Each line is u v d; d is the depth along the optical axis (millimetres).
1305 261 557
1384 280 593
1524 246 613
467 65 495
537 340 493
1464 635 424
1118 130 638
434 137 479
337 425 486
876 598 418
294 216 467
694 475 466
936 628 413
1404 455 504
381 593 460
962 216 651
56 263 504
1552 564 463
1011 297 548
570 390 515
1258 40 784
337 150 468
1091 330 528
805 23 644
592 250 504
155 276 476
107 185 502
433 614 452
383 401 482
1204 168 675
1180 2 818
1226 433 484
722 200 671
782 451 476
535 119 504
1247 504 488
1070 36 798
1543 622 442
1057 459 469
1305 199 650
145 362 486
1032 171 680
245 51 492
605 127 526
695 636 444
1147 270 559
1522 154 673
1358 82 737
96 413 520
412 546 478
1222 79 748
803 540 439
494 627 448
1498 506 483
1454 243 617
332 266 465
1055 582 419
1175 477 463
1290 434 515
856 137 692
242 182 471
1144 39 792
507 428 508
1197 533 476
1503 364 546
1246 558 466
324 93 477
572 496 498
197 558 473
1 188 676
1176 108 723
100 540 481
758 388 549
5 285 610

*-*-*

Assignment ▸
Nothing but the lines from the one containing "1498 506 483" through the end of the entries belongs in the answer; repeat them exactly.

Output for this task ▸
1498 506 483
1454 243 617
332 266 465
1055 582 419
1175 477 463
1290 434 515
856 137 692
242 182 471
1144 39 792
507 428 508
1197 533 476
1503 364 546
1246 558 466
324 93 477
572 496 498
197 558 473
1 188 676
1176 108 723
100 540 481
758 388 549
5 285 610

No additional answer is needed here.